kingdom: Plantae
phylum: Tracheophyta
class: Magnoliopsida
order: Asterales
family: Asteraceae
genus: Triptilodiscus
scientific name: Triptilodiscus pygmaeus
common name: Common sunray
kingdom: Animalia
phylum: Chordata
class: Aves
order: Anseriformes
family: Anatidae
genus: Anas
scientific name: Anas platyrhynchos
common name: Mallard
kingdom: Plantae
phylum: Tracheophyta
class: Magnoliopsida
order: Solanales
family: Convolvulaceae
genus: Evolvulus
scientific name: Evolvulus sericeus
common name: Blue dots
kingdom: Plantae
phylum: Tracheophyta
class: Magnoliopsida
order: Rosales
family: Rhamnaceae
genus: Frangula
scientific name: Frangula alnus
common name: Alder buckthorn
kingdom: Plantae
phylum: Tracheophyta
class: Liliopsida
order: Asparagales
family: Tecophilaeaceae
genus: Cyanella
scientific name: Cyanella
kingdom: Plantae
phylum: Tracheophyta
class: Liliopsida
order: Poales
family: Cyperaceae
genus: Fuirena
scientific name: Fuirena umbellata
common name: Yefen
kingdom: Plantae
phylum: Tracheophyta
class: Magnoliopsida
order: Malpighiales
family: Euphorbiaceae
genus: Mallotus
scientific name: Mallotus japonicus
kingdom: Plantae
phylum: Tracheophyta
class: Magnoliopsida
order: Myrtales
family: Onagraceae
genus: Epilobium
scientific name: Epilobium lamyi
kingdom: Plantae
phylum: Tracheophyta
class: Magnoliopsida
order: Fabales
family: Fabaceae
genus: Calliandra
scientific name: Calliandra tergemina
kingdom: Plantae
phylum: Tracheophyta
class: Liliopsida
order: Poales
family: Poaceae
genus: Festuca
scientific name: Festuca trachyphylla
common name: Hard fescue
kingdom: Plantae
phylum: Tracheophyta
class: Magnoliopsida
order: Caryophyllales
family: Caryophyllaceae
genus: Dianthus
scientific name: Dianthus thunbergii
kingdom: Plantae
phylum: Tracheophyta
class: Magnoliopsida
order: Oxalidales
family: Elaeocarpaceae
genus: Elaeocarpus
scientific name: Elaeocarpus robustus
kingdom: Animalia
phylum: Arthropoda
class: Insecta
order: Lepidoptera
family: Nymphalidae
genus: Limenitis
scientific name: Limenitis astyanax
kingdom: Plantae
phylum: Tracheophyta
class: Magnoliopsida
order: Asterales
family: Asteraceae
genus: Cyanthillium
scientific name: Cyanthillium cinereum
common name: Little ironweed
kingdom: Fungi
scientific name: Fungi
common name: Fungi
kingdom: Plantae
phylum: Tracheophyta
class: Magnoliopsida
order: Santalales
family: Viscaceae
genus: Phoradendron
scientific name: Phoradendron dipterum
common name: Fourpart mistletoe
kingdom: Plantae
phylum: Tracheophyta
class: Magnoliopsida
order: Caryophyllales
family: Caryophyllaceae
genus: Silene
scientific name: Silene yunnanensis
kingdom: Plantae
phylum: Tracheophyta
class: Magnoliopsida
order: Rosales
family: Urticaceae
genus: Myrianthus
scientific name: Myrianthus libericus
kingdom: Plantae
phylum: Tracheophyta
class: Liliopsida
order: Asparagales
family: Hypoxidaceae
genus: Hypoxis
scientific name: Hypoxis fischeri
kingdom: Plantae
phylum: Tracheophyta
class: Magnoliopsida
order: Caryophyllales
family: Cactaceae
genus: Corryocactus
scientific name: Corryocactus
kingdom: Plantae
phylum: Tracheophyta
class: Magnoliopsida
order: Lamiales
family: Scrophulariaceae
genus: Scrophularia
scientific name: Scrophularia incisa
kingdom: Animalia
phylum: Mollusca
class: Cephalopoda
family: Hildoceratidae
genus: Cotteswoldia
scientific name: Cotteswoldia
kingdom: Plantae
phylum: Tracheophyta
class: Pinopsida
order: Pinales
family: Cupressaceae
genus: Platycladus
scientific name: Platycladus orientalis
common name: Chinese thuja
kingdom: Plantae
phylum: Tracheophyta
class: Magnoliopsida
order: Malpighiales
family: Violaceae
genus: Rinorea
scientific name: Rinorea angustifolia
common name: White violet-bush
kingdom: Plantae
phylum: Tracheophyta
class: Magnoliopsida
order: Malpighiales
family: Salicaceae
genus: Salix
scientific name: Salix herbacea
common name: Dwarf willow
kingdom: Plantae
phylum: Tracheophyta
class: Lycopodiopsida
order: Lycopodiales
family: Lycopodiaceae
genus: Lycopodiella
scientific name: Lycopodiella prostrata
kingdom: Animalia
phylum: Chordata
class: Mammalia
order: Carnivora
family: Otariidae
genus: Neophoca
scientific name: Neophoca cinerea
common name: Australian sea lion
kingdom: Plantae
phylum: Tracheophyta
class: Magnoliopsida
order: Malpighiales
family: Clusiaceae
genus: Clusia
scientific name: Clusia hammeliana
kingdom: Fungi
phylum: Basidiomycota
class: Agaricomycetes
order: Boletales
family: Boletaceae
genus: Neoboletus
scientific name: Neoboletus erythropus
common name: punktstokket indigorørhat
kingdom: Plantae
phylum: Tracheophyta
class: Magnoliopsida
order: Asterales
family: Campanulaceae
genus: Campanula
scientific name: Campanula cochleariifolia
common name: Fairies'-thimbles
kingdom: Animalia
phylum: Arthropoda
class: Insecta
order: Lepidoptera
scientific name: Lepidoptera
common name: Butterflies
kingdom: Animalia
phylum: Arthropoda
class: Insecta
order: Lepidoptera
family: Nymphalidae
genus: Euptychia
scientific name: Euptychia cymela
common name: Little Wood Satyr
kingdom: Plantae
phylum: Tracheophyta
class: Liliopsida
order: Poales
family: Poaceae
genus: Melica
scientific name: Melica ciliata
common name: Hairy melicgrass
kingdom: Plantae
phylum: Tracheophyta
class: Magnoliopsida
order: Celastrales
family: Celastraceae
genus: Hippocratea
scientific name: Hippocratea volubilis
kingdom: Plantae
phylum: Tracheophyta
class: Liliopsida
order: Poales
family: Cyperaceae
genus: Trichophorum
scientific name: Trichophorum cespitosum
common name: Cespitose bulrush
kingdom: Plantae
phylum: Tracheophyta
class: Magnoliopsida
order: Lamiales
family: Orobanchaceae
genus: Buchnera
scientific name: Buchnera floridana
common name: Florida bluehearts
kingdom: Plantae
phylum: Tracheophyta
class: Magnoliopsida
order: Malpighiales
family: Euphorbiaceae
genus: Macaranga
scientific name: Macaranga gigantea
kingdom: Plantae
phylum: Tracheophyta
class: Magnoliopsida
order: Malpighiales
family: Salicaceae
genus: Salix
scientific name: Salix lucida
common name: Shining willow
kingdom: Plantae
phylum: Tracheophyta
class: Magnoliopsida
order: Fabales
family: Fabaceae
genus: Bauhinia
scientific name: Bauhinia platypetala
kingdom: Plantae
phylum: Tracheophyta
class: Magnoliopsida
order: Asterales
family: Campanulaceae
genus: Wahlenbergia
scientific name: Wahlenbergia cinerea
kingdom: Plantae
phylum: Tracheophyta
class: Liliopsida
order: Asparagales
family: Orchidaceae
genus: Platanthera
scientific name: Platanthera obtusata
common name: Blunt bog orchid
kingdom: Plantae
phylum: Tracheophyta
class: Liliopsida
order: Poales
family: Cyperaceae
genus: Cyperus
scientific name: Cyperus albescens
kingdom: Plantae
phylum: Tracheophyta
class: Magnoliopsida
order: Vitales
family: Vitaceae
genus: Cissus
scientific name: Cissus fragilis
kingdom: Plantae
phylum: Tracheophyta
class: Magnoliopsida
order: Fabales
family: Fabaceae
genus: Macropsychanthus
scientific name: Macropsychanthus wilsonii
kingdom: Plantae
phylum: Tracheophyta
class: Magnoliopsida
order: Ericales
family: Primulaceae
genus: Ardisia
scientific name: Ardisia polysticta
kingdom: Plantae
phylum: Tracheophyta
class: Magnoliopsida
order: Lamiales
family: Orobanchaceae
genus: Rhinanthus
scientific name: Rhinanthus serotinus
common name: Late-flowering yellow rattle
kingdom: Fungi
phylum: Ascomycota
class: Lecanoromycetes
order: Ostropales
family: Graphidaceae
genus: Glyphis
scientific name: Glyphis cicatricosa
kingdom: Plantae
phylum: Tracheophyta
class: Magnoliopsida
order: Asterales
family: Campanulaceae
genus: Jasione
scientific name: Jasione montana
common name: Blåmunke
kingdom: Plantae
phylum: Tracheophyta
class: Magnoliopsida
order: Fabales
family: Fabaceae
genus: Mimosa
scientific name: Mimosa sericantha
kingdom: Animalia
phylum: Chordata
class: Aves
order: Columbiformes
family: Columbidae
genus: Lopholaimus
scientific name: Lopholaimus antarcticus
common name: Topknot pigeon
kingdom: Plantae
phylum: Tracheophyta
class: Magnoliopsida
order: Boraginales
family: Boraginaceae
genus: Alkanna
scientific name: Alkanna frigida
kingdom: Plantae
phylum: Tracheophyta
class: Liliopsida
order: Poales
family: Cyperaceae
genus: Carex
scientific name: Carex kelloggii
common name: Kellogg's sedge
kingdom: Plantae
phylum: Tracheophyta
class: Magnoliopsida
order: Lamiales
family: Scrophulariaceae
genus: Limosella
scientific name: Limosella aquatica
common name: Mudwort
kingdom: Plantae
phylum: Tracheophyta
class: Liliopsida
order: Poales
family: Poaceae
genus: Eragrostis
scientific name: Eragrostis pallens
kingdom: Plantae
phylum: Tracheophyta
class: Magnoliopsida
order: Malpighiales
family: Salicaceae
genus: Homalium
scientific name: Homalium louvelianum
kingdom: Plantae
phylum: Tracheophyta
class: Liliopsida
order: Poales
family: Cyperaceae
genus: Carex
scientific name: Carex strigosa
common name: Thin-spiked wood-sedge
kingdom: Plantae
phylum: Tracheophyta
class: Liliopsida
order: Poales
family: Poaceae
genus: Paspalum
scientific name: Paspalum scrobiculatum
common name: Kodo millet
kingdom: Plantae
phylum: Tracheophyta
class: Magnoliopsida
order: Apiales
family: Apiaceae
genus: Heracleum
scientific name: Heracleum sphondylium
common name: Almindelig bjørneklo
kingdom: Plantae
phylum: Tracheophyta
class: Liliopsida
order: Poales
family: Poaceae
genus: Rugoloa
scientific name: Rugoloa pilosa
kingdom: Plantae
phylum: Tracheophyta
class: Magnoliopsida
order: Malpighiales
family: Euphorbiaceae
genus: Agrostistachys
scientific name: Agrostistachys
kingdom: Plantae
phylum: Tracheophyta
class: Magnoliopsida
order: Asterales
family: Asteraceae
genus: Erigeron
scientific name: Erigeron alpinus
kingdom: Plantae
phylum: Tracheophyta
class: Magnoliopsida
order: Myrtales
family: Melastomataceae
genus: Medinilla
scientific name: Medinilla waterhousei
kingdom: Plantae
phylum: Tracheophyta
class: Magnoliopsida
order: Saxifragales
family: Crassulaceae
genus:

[Problem statement]
Rewrite the records from the first line up to and including the line with "common name: Mallard", swapping "common name" for "vernacular name" and leaving everything else unchanged.

[Output below]
kingdom: Plantae
phylum: Tracheophyta
class: Magnoliopsida
order: Asterales
family: Asteraceae
genus: Triptilodiscus
scientific name: Triptilodiscus pygmaeus
vernacular name: Common sunray
kingdom: Animalia
phylum: Chordata
class: Aves
order: Anseriformes
family: Anatidae
genus: Anas
scientific name: Anas platyrhynchos
vernacular name: Mallard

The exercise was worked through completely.